The hydrologic cycle (water cycle) is a global, sun-driven process. On Earth, water travels in a cyclical process, transported from water bodies to the atmosphere, then to land, and subsequently to water bodies in the hydrologic cycle. Water is evaporated by the sun, incorporated into clouds as water vapor, falls to the land and water bodies as rain, and from land it goes back to the water bodies through several hydrologic processes, such as runoff and infiltration. The hydrologic cycle is a closed system for Earth, as the amount of water remains fixed throughout, but it may vary with its distribution geographically, temporally, and seasonally. 

Six major components of the hydrologic cycle are precipitation, infiltration, evaporation, transpiration, surface runoff, and groundwater flow. Evaporation and transpiration together are known as evapotranspiration. The volumes of different components of hydrologic cycle are: 110,000 cu. km of precipitation onto land and 458,000 cu. km of precipitation on the ocean surfaces, with 502,800 cu. km of evaporation from oceans and 65,200 cu. km of evaporation from land, of which 42,600 cu. km is from river runoff, and 2,200 cu. km is from underground runoff.

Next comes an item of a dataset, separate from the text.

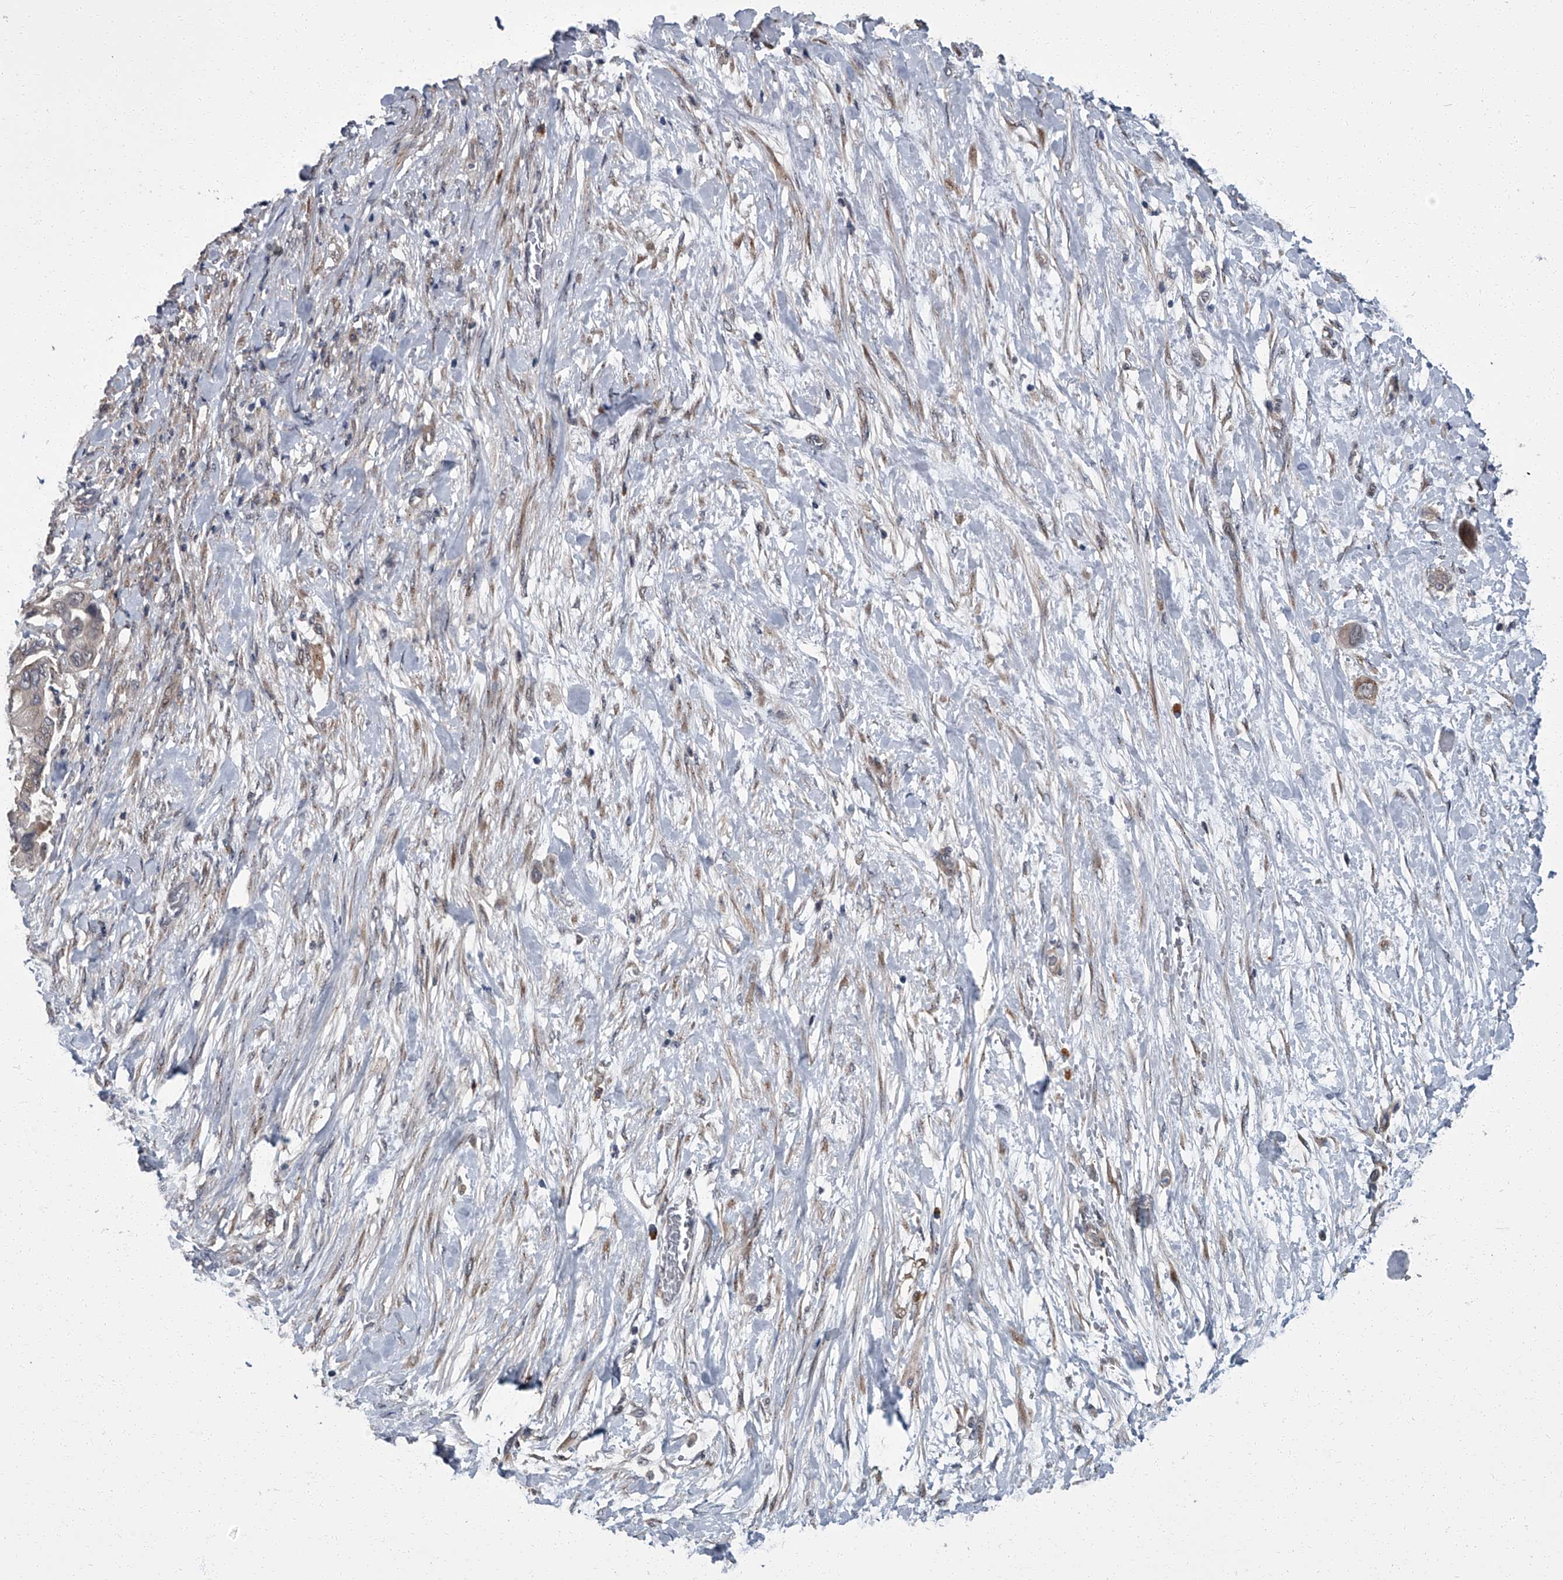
{"staining": {"intensity": "weak", "quantity": "25%-75%", "location": "cytoplasmic/membranous"}, "tissue": "pancreatic cancer", "cell_type": "Tumor cells", "image_type": "cancer", "snomed": [{"axis": "morphology", "description": "Adenocarcinoma, NOS"}, {"axis": "topography", "description": "Pancreas"}], "caption": "Pancreatic adenocarcinoma tissue exhibits weak cytoplasmic/membranous positivity in approximately 25%-75% of tumor cells", "gene": "ZNF274", "patient": {"sex": "male", "age": 68}}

Increasing atmospheric concentrations of greenhouse gases warmed the Earth’s surface by nearly 1 degree F (0.6 degree C) during the 20th century. It may continue in this century, leading to a higher sea-surface temperature. One consequence of a warmer ocean surface is a larger vapor pressure difference between the sea surface and the adjacent atmosphere. Therefore, there would be an increased evaporation rate and subsequent increase in the other components of the hydrologic cycle. 

Computer simulation models found that a global warming by 7.2 degrees F (4 degrees C) is expected to increase global precipitation by about 10 percent, and that rainfall intensity will be greater than at present. Scientists, through models, found that the upper tropospheric water vapor amount will increase by 15 percent with each degree of atmospheric temperature rise. The global water vapor amount will increase by 7 percent with each degree of atmospheric temperature rise.

Conversely, to make matters worse, water vapor acts as a prominent greenhouse gas. Increased water vapor alters the climate feedback loop. With a rise in surface temperature, the water vapor amount in the atmosphere increases. The additional water vapor absorbs additional radiated energy, which would normally escape from Earth’s surface to outer space, and it makes the Earth’s surface even warmer. This somber picture is further complicated by important interactions between water vapor, clouds, atmospheric motion, and radiation from both the sun and the Earth’s surface.